Remarqué par la direction du Parti communiste, Arthur Dallidet fut désigné pour suivre les cours de l’école léniniste de Moscou. Selon le témoignage de son frère Raymond, il partit en septembre 1935, le « cœur gros » d’abandonner son travail militant chez Renault. Revenu à Paris en octobre 1936, le Comité central le nomma permanent à la section des cadres, adjoint de Maurice Tréand*. Ce dernier portait, en juin 1938, un jugement élogieux sur A. Dallidet : « Responsable du travail des cadres en général et des autobiographies. Travaille bien, très sûr, consciencieux. C’est l’homme des cadres qui a compris toute l’importance de son travail, il éduque bien les deux camarades travaillant avec lui sous son contrôle... Fait preuve d’initiative, a un flair très grand ». Tréand ajoutait qu’il venait de quitter sa femme lithuanienne, Jeanne Dallidet*, car il avait peur que cela puisse nuire au Parti. Il semble avoir regretté de ne pas avoir été autorisé à s’engager dans les Brigades internationales. Son travail, par nature discret et obscur, a laissé peu de traces mais il lui fit jouer un rôle fondamental pour l’avenir du Parti communiste de l’été 1939 au début de l’année 1942.
Sa réforme lui permit de rester à la disposition du Parti communiste interdit le 26 septembre 1939 et dont il partageait l’approbation du Pacte germano-soviétique. Avec Benoît Frachon, il mit en place les premières structures illégales, occupant en fait le poste de secrétaire (clandestin) à l’organisation. Les précieux fichiers de cadres qu’il avait établis pendant les années précédentes et mis à l’abri, lui permirent de réorganiser un parti touché par les arrestations, la mobilisation et le départ des militants hostiles au Pacte. « émile » - son nom dans l’illégalité - prit, le 12 juin 1940, la route de l’exode avec Jeanjean*, Georgette Cadras*, Jeannette Têtard* et Claudine Chomat*. Raymond Dallidet* affirme que son frère alla rejoindre Benoît Frachon en Haute-Vienne puis s’installa à Toulouse et rayonna en vélo dans la région pour renouer les contacts.
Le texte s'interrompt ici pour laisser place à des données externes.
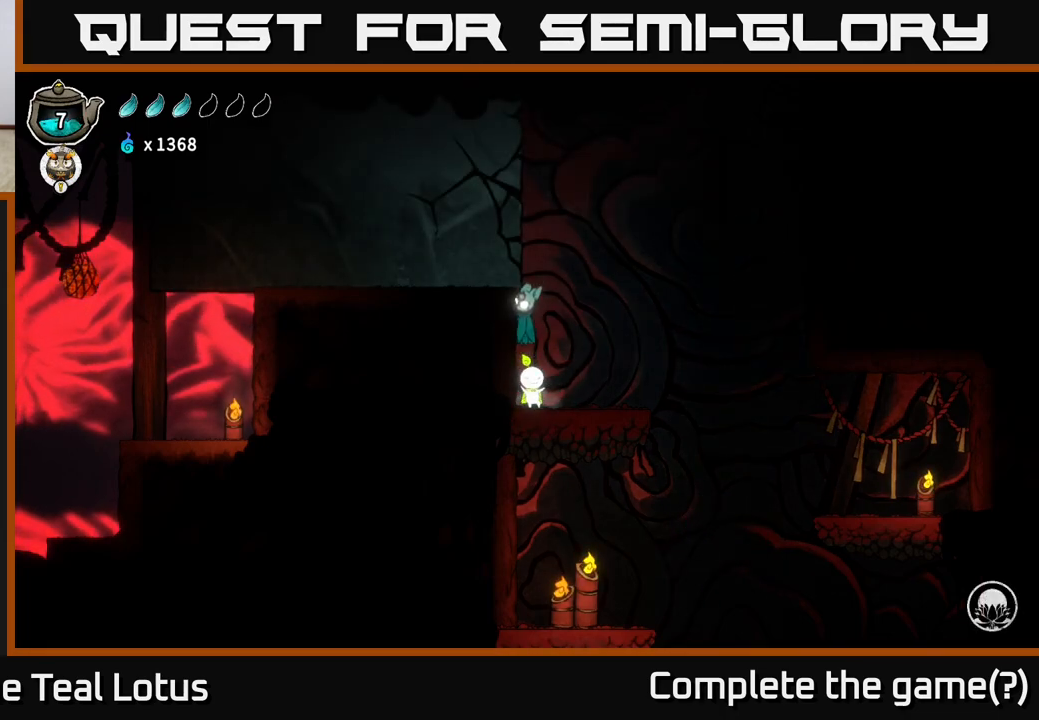
{"buttons": ["X"], "left_stick": "center", "right_stick": "center", "events": [[117, "X", "down"], [283, "X", "up"], [417, "A", "up"], [417, "X", "down"]]}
Revenu à Paris vers le 3 août, il fut un des interlocuteurs de Charles Tillon* convoqué dans la capitale pour la constitution d’un secrétariat clandestin. Robert Noireau le décrit fait le portrait de l’homme qu’il a alors connu : « Mon patron c’était Émile (Arthur Dallidet). Le fanatisme personnifié, mais certainement l’homme le plus efficace que j’ai connu. Masquant son bec de lièvre derrière une moustache appropriée, c’était un homme d’une qualité exceptionnelle. » (Colonel Georges [Robert Noireau], Le temps des partisans, Flammarion, 1978).
En octobre 1940 et en février 1941, il rédigea deux rapports qui accusaient Jean Catelas et Maurice Tréand d’avoir constitué un « groupe » antiparti (Roger Bourderon, La négociation. Eté 1940 : crise au PCF, 2001). Pendant toute l’année 1941, Émile resta aux côtés de Benoît Frachon et de Jacques Duclos*, supervisa les liaisons avec les autres dirigeants et rédigea la brochure Comment se défendre. La police l’arrêta le 28 février 1942, à l’angle du boulevard Diderot et de la rue de Reuilly, à l’issue d’une série de filatures. Par lui, la Gestapo pensait pouvoir remonter au secrétariat du Parti. Jacques Duclos* écrivit dans ses Mémoires : « Lorsqu’il fut arrêté, moi qui lui transmettais les directives de la direction du Parti, je ne changeai pas de logement, alors que Dallidet le connaissait. J’étais sûr qu’il ne parlerait pas » (p. 241). Ses tortionnaires n’obtinrent de lui aucun renseignement. Il fut passé par les armes le 30 mai 1942 aux côtés de Félix Cadras*, Georges Politzer*, Jacques Solomon*, André Pican et Jacques Decour*. Son corps fut enterré au cimetière de Colombes le 31 mai 1946 en présence de Maurice Thorez, Jacques Duclos*, André Marty*, Benoît Frachon, Marcel Cachin* et Laurent Casanova. Voir les biographies de Mounette Dutilleul*, sa compagne pendant la clandestinité et de Léon Dallidet* (dit Raymond), son frère.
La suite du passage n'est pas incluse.